The SAXParser object that you create here will encapsulate the parser supplied with the JDK. The newSAXParser() method for the factory object can throw the two exceptions you are catching here. A ParserConfigurationException will be thrown if a parser cannot be created consistent with the configuration determined by the SAXParserFactory object, and a SAXException will be thrown if any other error occurs. For example, if you call the setValidating() option and the parser does not have the capability for validating documents, this exception would be thrown. This should not arise with the parser supplied with the JDK though, because it supports both of these features.

The ParserConfigurationException class is defined in the javax.xml.parsers package and the SAXException class is in the org.xml.sax package. Now let's see what the default parser is by putting the code fragments you have looked at so far together in a working example.

Try It Out — Accessing a SAX Parser

Here's the code to create a SAXParser object and output some details about it to the command line:

import javax.xml.parsers.SAXParserFactory;
import javax.xml.parsers.SAXParser;
import javax.xml.parsers.ParserConfigurationException;
import org.xml.sax.SAXException;
public class TrySAX {
  public static void main(String args[]) {
    // Create factory object
    SAXParserFactory spf = SAXParserFactory.newInstance(); 
    System.out.println("Parser will "+(spf.isNamespaceAware()?"":"not ") + 
                       "be namespace aware");
    System.out.println("Parser will "+(spf.isValidating()?"":"not ") +
                       "validate XML");

    SAXParser parser = null;               // Stores parser reference
    try {
     parser = spf.newSAXParser();          // Create parser object
    }catch(ParserConfigurationException e){// Thrown if a parser 
					// cannot be created
                                           // that is consistent with the 
      e.printStackTrace(System.err);       // configuration in spf
      System.exit(1);    
    } catch(SAXException e) {             // Thrown for any other error
      e.printStackTrace(System.err);
      System.exit(1);    
    } 

    System.out.println("Parser object is: "+ parser);
  }
}

When you run this, you get the following output:

Parser will not be namespace aware
Parser will not validate XML
Parser object is: com.sun.org.apache.xerces.internal.jaxp.SAXParserImpl@118f375

How It Works

The output shows that the default configuration for the SAX parser produced by the SAXParserFactory object spf will be neither namespace aware nor validating. The parser supplied with the JDK is the Xerces parser from the XML Apache Project. This parser implements the W3C standard for XML, the de facto SAX2 standard, and the W3C DOM standard. It also provides support for the W3C standard for XML Schema. You can find detailed information on the advantages of this particular parser on the http://xml.apache.org web site.

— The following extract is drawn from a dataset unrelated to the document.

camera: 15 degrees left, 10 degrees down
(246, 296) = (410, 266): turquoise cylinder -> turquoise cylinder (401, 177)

The code to create the parser works as previously have already discussed. Once you have an instance of the factory method, you use that to create an object encapsulating the parser. Although the reference is returned as type SAXParser, the object is of type SAXParserImpl, which is a concrete implementation of the abstract SAXParser class for a particular parser.

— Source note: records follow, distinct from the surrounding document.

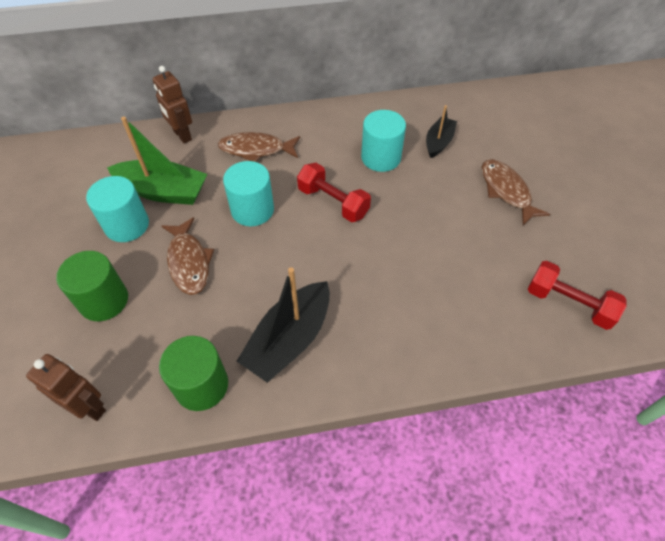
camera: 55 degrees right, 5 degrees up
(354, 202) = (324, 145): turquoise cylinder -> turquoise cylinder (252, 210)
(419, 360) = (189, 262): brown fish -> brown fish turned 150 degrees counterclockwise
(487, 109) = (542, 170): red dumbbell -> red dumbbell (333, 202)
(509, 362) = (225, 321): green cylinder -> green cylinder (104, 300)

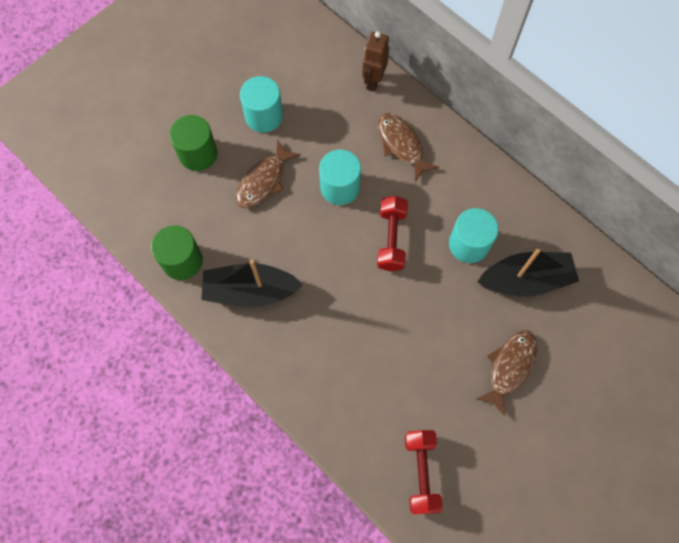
camera: 55 degrees right, 15 degrees up
(89, 407) = (127, 208): brown robot -> none
(163, 191) = (310, 114): green boat -> none
(438, 142) = (525, 280): black boat -> black boat, size x1.69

The Xerces parser is capable of validating XML and can be namespace aware. All you need to do is specify which of these options you require by calling the appropriate method for the factory object. You can set the parser configuration for the factory object spf so that you get a validating and namespace aware parser by adding two lines to the program:

// Create factory object
SAXParserFactory spf = SAXParserFactory.newInstance();
spf.setNamespaceAware(true);
spf.setValidating(true);

If you compile and run the code again, you should get output something like:

Parser will be namespace aware
Parser will validate XML
Parser object is: com.sun.org.apache.xerces.internal.jaxp.SAXParserImpl@867e89

You arrive at a SAXParser instance without tripping any exceptions, and you clearly now have a namespace aware and validating parser. By default the Xerces parser will validate an XML document with a DTD. To get it to validate a document with an XML Schema, you need to set another option for the parser.